━━ The data
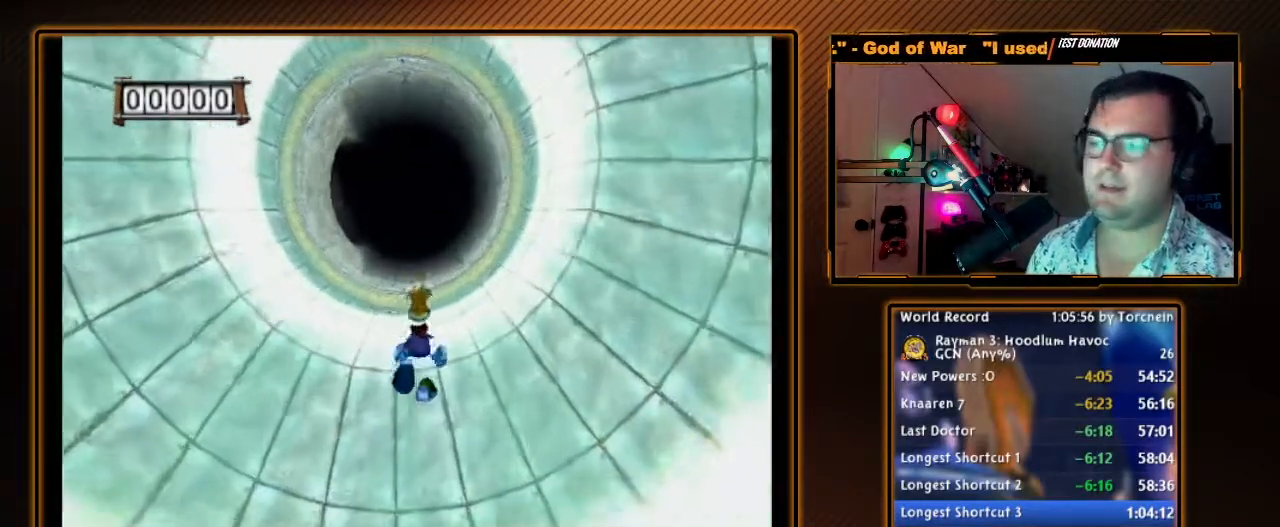
{"buttons": [], "left_stick": "up", "right_stick": "center", "events": []}
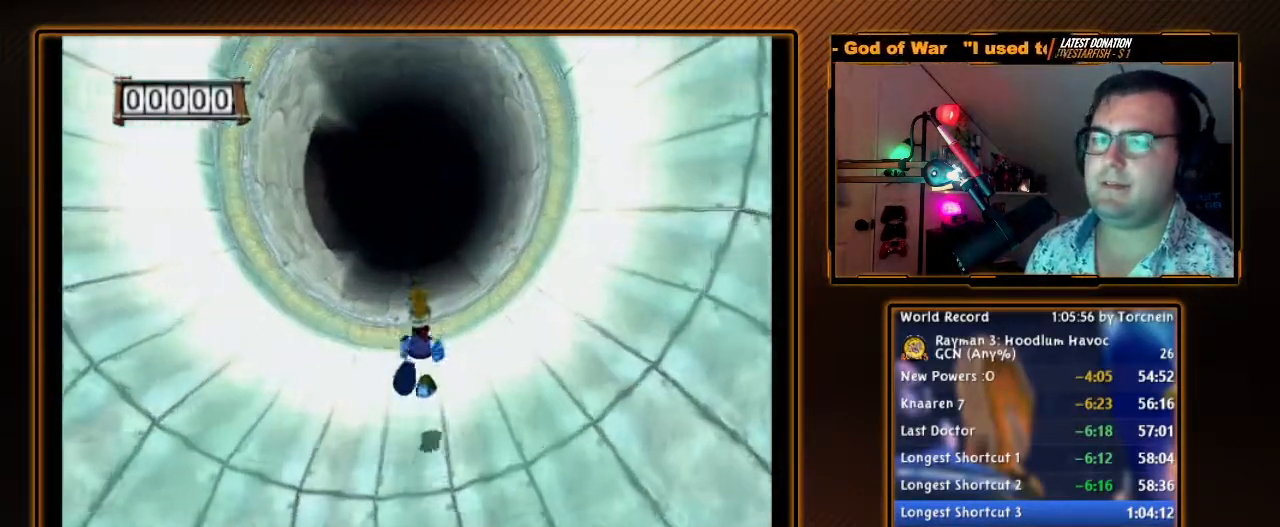
{"buttons": [], "left_stick": "up", "right_stick": "center", "events": []}
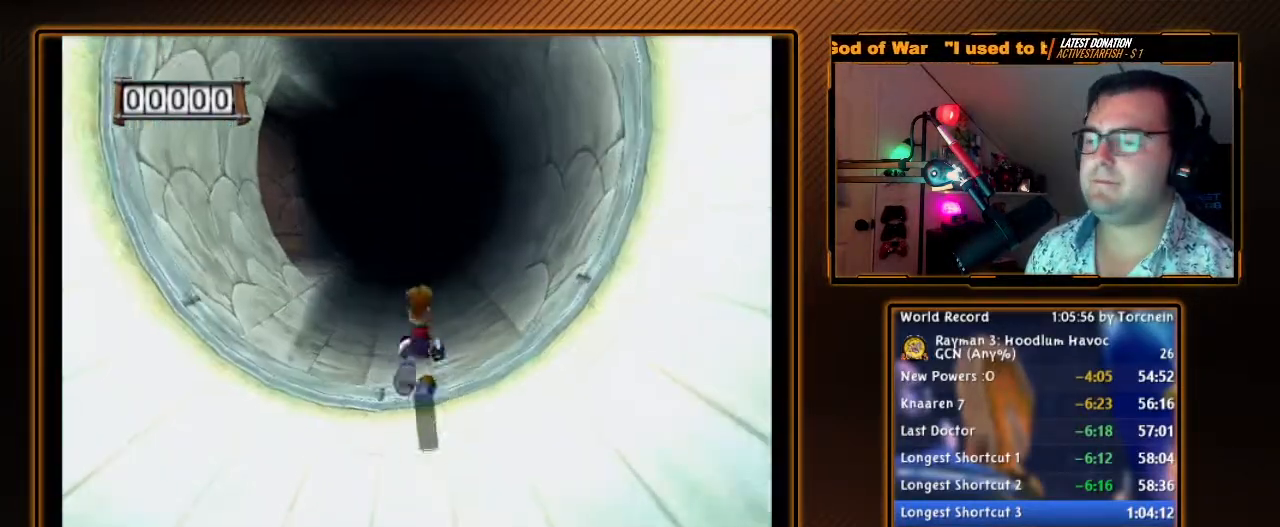
{"buttons": [], "left_stick": "up", "right_stick": "center", "events": []}
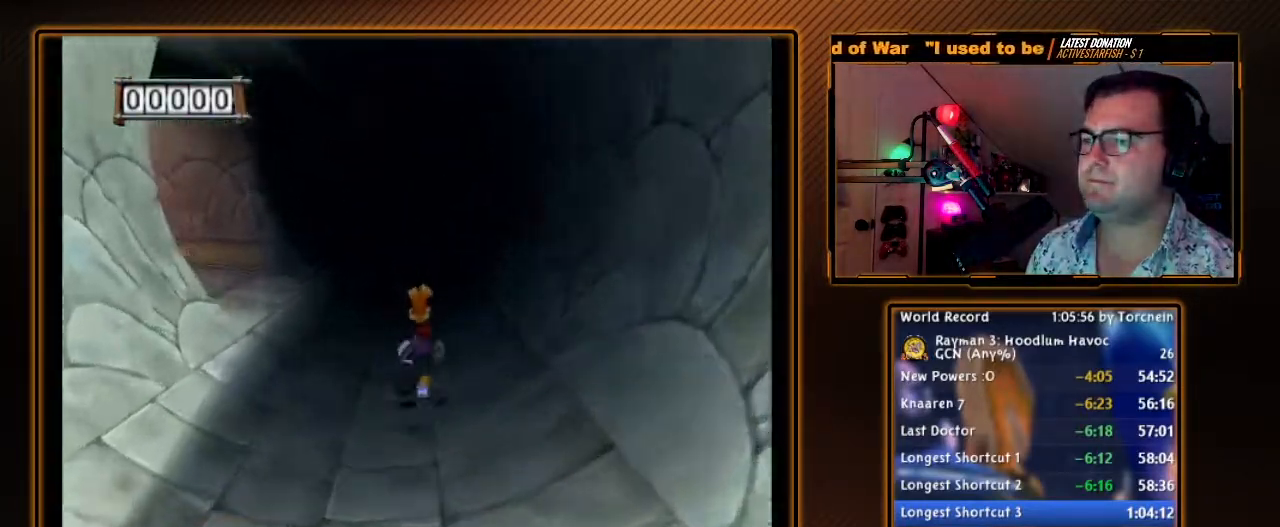
{"buttons": [], "left_stick": "up", "right_stick": "center", "events": []}
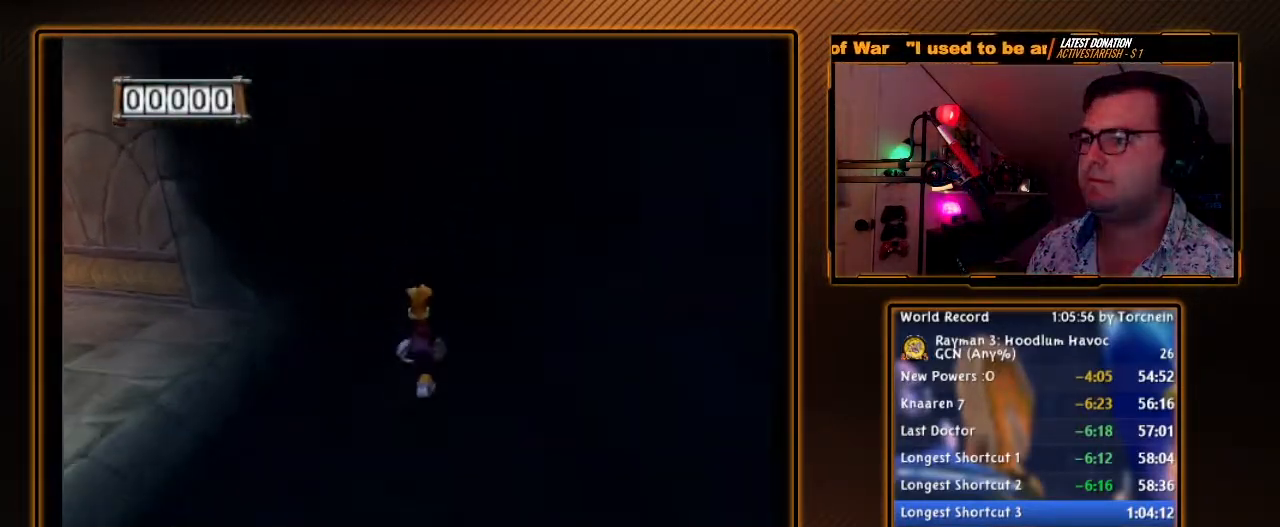
{"buttons": [], "left_stick": "up", "right_stick": "center", "events": []}
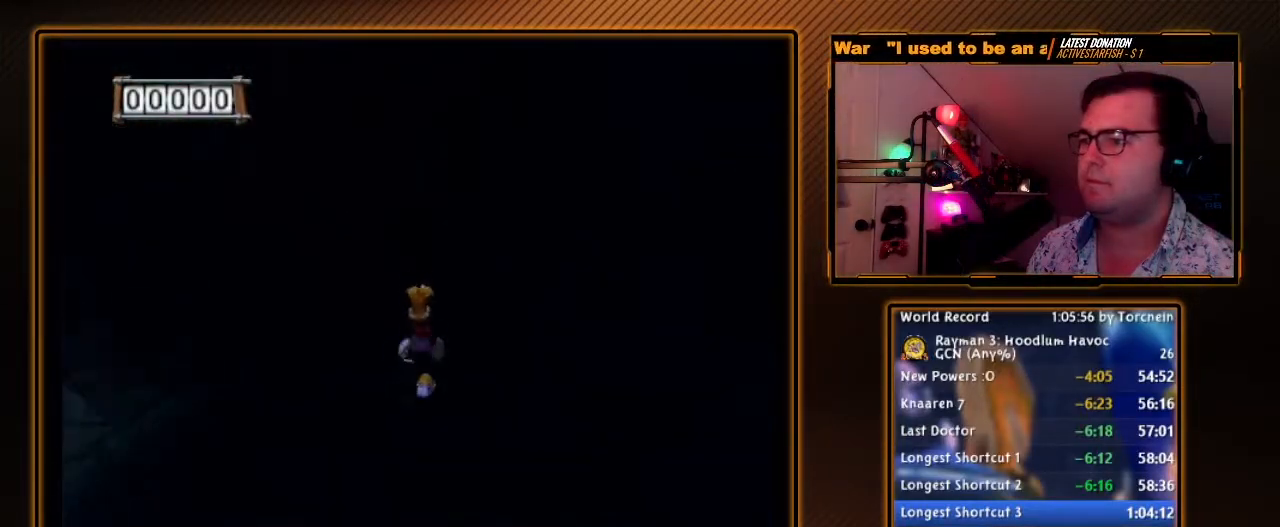
{"buttons": ["A"], "left_stick": "up", "right_stick": "center", "events": [[17, "A", "down"]]}
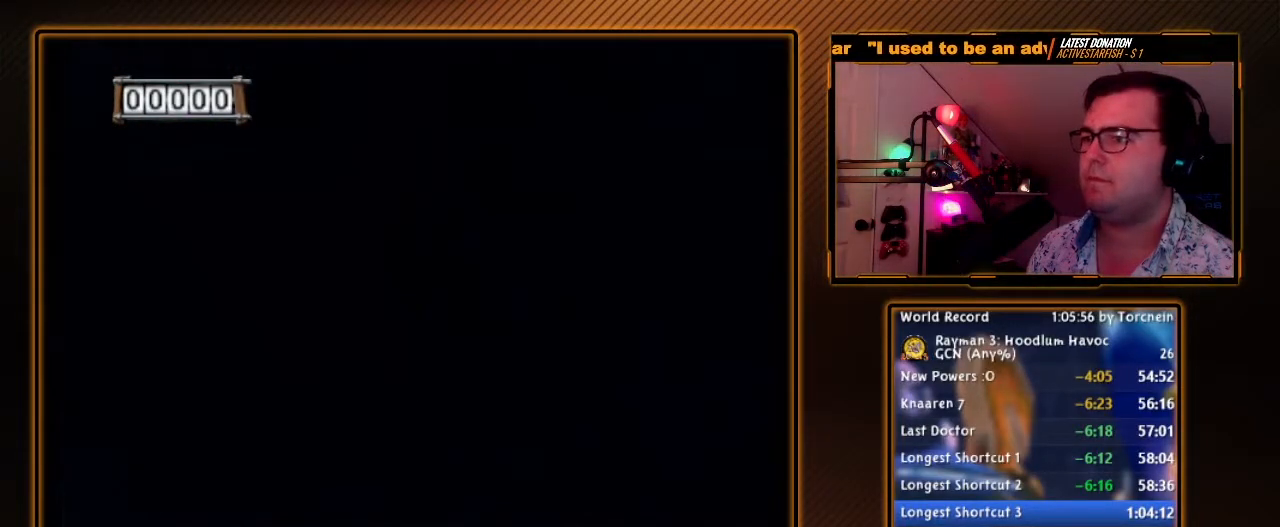
{"buttons": ["A"], "left_stick": "up", "right_stick": "center", "events": [[117, "A", "up"], [267, "A", "down"]]}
━━━━
* **Assigned task**: Take every entry above and transcribe it exactly, with no pictures in the copy.

* **Answer to the exercise**:
{"buttons": [], "left_stick": "up", "right_stick": "center", "events": []}
{"buttons": [], "left_stick": "up", "right_stick": "center", "events": []}
{"buttons": [], "left_stick": "up", "right_stick": "center", "events": []}
{"buttons": [], "left_stick": "up", "right_stick": "center", "events": []}
{"buttons": [], "left_stick": "up", "right_stick": "center", "events": []}
{"buttons": ["A"], "left_stick": "up", "right_stick": "center", "events": [[17, "A", "down"]]}
{"buttons": ["A"], "left_stick": "up", "right_stick": "center", "events": [[117, "A", "up"], [267, "A", "down"]]}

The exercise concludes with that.